Step 1: You can visit the link Install mongoose to install the mongoose module. You can install this package by using this command.

npm install mongoose

Step 2: Now you can import the mongoose module in your file using:

const mongoose = require('mongoose');

Database: Initially we have two collections users and posts in our database GFG. And each collection contains a single document.
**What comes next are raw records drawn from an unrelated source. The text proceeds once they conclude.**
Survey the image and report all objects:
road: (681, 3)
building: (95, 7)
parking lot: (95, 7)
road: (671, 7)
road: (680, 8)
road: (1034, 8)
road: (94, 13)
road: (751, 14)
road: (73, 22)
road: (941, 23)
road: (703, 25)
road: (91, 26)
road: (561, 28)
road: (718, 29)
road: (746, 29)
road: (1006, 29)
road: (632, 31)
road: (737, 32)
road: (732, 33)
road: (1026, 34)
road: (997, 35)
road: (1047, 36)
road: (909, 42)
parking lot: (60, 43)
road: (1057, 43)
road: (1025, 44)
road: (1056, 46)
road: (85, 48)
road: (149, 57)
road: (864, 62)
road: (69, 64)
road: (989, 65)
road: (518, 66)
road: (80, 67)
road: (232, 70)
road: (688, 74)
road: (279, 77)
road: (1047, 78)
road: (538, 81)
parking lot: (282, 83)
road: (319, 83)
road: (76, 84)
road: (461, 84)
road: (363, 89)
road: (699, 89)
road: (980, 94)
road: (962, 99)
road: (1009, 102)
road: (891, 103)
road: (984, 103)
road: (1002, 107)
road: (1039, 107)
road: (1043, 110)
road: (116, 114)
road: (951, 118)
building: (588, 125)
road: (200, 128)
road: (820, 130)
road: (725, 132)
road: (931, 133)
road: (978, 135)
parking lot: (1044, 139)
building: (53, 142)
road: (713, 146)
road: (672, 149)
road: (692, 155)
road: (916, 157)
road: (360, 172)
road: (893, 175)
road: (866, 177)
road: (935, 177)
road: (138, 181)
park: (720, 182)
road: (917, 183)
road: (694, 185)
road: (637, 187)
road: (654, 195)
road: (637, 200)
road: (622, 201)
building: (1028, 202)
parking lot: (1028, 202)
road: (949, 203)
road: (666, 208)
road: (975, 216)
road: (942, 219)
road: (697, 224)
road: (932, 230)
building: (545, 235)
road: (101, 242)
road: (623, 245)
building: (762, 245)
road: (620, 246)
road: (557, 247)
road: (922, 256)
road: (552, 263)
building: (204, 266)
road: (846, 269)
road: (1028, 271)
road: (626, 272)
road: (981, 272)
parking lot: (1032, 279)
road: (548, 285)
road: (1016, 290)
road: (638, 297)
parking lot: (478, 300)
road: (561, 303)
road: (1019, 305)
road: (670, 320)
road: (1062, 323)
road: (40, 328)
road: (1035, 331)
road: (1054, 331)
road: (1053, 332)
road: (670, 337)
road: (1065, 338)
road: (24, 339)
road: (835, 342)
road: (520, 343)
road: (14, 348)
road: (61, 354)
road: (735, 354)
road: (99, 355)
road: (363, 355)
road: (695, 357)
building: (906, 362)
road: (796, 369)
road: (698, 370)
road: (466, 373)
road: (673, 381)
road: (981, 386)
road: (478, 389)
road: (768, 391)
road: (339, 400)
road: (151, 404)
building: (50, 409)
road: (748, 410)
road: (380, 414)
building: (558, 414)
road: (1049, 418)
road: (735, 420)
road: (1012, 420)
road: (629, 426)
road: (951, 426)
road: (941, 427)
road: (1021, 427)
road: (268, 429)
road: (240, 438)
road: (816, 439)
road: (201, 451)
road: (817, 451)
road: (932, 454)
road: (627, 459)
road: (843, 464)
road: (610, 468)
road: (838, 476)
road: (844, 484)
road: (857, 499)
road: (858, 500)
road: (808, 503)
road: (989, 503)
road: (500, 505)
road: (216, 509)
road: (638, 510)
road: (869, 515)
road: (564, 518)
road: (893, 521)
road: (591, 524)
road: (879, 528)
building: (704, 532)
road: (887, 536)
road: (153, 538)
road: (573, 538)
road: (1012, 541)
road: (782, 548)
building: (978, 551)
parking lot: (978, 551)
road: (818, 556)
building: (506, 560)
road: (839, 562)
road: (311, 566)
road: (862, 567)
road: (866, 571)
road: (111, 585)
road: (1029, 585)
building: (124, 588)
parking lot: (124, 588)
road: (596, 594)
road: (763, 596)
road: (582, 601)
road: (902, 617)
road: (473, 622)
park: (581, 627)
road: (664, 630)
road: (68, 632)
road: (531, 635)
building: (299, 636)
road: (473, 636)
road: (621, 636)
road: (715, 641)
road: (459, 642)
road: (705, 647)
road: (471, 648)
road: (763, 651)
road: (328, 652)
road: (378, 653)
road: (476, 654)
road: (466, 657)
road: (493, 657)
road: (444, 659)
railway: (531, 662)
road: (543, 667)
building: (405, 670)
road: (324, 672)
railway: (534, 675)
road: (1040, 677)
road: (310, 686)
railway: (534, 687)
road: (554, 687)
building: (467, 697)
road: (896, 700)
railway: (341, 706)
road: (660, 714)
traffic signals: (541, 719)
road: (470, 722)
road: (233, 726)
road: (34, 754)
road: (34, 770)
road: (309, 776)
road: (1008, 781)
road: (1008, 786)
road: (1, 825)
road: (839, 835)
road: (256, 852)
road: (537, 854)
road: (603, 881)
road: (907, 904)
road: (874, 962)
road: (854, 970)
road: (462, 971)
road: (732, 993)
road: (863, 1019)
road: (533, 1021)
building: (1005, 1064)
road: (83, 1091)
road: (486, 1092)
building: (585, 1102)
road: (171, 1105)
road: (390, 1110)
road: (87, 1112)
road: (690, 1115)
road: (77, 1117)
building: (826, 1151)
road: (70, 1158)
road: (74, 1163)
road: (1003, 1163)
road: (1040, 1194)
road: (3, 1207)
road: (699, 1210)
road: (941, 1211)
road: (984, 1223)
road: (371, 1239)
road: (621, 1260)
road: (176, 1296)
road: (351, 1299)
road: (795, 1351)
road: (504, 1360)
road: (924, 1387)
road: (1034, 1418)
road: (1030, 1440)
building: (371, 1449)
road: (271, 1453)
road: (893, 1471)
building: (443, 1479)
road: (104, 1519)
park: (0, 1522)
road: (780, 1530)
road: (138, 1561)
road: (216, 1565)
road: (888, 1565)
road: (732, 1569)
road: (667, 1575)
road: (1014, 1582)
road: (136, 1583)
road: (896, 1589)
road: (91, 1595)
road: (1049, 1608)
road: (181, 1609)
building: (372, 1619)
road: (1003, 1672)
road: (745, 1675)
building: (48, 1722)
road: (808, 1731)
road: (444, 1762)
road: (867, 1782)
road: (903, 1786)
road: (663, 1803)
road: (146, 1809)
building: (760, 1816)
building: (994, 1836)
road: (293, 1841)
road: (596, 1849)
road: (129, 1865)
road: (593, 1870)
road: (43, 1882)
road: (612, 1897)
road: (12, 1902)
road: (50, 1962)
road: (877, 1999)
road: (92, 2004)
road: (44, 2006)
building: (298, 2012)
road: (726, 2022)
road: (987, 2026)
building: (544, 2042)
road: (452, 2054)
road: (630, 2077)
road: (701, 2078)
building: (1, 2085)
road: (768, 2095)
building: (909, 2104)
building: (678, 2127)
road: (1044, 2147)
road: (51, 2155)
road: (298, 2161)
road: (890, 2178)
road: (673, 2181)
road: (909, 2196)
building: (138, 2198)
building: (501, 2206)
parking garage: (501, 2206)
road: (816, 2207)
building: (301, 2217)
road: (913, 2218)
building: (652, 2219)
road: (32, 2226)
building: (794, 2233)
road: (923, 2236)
Initially users and posts collection in the database

Example 1: We will perform the query to find all the posts without using populate() method. Create a folder and add the file main.js which is shown below:

Javascript




// main.js
 
// Requiring module
const mongoose = require('mongoose');
 
// Connecting to database
mongoose.connect('mongodb://localhost:27017/GFG',
    {
        useNewUrlParser: true,
        useUnifiedTopology: true,
        useFindAndModify: false
    });
 
// Creating Schemas
const userSchema = new mongoose.Schema({
    username: String,
    email: String
})
 
const postSchema = new mongoose.Schema({
    title: String,
    postedBy: {
        type: mongoose.Schema.Types.ObjectId,
        ref: "User"
    }
})
 
// Creating models from userSchema and postSchema
const User = mongoose.model('User', userSchema);
const Post = mongoose.model('Post', postSchema);
 
// Query to find and show all the posts
Post.find()
    .then(p => console.log(p))
    .catch(error => console.log(error));


Steps to run main.js using the below command: 

node main.js

Output: In the output, we can see that we get only ObjectId (_id field of user document) in postedBy field, and not the whole document.
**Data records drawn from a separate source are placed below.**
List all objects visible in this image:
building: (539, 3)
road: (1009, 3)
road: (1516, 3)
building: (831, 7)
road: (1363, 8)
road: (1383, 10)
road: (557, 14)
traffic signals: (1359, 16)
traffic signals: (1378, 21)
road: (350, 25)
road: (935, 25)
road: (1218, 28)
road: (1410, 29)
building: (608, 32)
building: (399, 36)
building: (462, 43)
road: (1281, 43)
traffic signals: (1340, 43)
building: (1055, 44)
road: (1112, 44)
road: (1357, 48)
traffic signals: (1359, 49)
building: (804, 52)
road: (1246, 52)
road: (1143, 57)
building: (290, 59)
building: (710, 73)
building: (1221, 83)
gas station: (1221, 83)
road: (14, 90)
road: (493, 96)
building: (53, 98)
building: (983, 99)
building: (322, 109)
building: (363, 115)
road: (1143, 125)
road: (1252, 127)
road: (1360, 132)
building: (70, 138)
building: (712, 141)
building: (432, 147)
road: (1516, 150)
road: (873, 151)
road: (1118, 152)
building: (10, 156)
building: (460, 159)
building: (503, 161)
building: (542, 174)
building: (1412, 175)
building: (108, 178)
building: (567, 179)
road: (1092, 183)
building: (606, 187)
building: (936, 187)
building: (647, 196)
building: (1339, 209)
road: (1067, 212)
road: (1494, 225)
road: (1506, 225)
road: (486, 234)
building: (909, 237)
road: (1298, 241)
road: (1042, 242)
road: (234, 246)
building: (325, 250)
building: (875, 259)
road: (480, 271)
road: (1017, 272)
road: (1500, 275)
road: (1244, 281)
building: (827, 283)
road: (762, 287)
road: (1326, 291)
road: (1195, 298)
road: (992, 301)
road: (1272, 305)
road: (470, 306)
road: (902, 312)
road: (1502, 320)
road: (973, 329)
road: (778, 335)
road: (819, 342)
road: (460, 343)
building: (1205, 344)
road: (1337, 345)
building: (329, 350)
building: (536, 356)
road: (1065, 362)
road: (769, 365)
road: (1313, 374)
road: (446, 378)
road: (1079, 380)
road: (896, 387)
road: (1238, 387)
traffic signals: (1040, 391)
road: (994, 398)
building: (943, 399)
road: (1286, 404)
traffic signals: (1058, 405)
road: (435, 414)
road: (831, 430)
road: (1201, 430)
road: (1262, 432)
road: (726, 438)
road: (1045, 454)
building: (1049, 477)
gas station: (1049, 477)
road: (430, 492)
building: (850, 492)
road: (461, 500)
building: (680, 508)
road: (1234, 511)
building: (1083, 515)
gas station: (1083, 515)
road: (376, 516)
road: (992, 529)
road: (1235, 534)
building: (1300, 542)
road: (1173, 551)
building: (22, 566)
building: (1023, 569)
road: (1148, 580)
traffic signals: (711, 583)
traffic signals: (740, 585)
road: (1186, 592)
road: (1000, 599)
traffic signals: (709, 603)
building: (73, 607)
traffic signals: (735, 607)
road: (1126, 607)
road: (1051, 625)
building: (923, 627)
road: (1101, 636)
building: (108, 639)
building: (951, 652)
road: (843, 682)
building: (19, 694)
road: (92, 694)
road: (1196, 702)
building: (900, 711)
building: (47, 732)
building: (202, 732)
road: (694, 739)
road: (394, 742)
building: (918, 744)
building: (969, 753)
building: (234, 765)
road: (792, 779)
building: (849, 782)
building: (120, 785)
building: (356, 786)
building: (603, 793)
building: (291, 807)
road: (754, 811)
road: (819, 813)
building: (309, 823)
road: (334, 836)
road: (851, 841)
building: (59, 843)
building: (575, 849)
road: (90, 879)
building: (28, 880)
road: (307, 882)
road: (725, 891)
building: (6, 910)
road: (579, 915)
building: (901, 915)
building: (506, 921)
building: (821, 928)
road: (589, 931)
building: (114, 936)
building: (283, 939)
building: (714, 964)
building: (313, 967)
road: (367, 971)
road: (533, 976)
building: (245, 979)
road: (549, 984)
Output in the console after executing main.js

Example 2: We will perform the query to find all the posts using populate() method. To overcome the above problem, populate() method is used to replace the user ObjectId field with the whole document consisting of all the user data. For this we only have to replace the query part in the above code in main.js file with:

Post.find()
.populate("postedBy")
.then(p=>console.log(p))
.catch(error=>console.log(error));

Note: In the argument of the populate() method we pass the field we want to populate with the user data.

Output: After using the populate method, we can see that in the output we can get all the user data inside the postedBy field of posts.